Brian Jones, who is a member of Porthcawl Town Council, said: “There’s a lot of space here and I want to make sure it is used properly for something that benefits all the people of Porthcawl. At the moment I don’t think it does that as not enough thought has gone into the proposal.
“There are already big issues with parking in Porthcawl so to add another 900 homes here without proper consideration of parking and other amenities could be quite harmful to the community. There is also the potential for a new road system to cut through the lower half of Griffin Park taking away much needed leisure facilities in the tennis courts, veterans hut, and local bowls club.
“You also have to consider the Hi Tide caravan park in Sandy Bay, one of the biggest employers in the town, who could be greatly affected by such a development right next to them.
“Personally I would like to see a wet weather leisure facility introduced to make Porthcawl a-year-round tourist destination, though either way these plans will change the area entirely so I just hope people make their voices heard throughout the consultation period.”
Almost 20 acres of land are on the table for appropriation, Wales Online reports.
One resident stressed that the space could be used differently.
She wrote on Facebook: “It’ll kill tourism. Porthcawl is famous for its old attractions, like the funfair.”
Francesca Dower, managing director of the Hi Tide caravan park, said she would like to see more done to encourage tourism in the town instead of so many houses.
She said: “We understand that there is a need for housing in the area, but not to the degree that is set out in this proposal. Porthcawl is a seaside town, and the people that keep the shops and town afloat are the tourists who come here for six or seven months of the year.
“It could even be ten or eleven months a year if it was managed and developed properly so that’s what we want to see with this. This company has been owned by my family since 1947, and we’ve had three generations of hard work to make Porthcawl a destination. We want this to be a busy and bustling tourist town in the summer months that will sustain shops and industry year round.
“We also know people still want to come to the seaside and engage in seaside activities, so it’s not just about what the council wants, but what the people want as well.”
Mike Clarke, who has lived in the town for nearly 30 years, believes that without the people of the town at the forefront of the plans, they will not be as successful as they could be.

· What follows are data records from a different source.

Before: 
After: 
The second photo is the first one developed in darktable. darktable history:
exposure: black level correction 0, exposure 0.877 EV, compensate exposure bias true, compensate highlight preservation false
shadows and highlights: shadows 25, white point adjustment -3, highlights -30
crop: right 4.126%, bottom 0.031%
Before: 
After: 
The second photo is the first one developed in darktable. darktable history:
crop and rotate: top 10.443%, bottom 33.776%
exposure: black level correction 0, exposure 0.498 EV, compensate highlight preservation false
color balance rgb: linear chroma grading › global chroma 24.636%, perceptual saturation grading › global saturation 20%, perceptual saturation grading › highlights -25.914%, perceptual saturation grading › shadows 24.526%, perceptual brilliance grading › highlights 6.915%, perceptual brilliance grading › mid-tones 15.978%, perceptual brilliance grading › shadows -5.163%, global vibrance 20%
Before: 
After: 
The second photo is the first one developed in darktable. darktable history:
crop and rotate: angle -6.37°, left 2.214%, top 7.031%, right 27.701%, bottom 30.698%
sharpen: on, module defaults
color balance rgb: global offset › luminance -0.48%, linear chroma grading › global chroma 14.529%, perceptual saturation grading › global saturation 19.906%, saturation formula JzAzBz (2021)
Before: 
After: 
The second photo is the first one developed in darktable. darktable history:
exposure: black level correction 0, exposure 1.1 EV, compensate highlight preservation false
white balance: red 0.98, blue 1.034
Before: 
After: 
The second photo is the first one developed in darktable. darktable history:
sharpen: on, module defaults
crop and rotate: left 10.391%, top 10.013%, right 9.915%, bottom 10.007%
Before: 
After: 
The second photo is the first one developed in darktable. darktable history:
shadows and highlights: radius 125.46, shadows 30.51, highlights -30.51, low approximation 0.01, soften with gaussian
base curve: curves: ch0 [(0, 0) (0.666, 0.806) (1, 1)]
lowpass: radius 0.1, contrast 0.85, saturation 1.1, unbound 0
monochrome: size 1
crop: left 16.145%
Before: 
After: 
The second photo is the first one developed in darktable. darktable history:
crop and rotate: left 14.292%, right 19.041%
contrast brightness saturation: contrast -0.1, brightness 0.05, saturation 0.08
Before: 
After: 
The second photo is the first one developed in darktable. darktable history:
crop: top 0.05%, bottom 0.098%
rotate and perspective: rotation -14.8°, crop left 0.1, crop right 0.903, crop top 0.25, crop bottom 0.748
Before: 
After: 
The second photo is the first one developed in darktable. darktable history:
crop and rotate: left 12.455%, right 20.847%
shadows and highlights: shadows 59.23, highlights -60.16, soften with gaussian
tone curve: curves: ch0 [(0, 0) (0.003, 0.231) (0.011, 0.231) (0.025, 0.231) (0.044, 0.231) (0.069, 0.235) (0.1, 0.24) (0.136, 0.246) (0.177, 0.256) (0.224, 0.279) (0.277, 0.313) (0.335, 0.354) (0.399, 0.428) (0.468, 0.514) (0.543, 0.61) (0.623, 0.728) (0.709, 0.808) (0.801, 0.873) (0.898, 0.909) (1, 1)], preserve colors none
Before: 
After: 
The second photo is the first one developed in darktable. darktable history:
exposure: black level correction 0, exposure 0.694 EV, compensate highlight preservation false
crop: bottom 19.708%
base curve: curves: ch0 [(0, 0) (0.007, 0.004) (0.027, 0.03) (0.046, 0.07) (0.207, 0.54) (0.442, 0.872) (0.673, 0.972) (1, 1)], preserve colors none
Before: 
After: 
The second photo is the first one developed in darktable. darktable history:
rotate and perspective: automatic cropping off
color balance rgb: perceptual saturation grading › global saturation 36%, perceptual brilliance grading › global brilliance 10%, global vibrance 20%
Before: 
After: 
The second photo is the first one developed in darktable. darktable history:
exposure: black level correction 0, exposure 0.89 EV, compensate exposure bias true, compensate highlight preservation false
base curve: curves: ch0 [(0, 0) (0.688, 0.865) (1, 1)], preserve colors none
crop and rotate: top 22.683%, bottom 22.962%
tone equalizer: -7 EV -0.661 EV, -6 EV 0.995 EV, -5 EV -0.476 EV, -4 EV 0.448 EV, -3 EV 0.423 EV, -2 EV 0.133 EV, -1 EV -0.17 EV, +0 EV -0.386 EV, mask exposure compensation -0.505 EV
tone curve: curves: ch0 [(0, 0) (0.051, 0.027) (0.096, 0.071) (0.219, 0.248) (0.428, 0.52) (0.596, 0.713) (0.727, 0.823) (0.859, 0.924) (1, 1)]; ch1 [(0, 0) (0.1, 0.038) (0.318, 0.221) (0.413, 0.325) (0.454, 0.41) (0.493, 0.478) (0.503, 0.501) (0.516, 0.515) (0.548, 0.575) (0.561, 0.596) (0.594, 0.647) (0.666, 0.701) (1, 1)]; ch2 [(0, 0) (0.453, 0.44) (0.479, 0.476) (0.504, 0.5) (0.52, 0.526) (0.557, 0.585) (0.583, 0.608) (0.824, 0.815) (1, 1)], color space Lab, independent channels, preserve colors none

He said: “We can understand that there is going to be a big regeneration in this area of Porthcawl, but we want to make sure that groups like the veterans and those who use the tennis courts are made a part of the arrangement, with similar spaces and facilities allocated. Obviously we have seen the proposal for new houses and a road system but at the moment there seems to be very little planned to maintain the leisure and tourism facilities here.
“This is a beautiful park that is well used by a number of visitors and residents, so I think the idea of the road going through it will be very unpopular. Hopefully the people of the town are listened to in the coming months, and the arrangements made are good for everyone.”
Porthcawl Veterans hut will be demolished to make way for a new road system under the proposals if they go ahead.
Caroline Jones, chair of the hut, said: “Porthcawl is a town that has always had a strong connection to our veterans and if these plans were to go ahead, I think they could be greatly affected. We need to have a self-contained building here, and when we thought about regeneration we had hoped that the veterans building, which is currently out of use because of damage to the floors, would be repaired for them to go back to.
“Instead it looks as though this whole section of the park could make way for a new road system, taking away the hut and the tennis courts that are next to it. It’s really worrying for us as we don’t want veterans from Porthcawl and the surrounding areas to be neglected. If the building is removed we need to know what provision will be put in place for them and the other groups that use it.”
Councillor Neelo Farr, Bridgend Council’s cabinet member for regeneration, says the plans “represent an exciting and important step in unlocking the potential of the waterfront area”.
He said the homes would support the construction of a new Aldi store also planned for Porthcawl.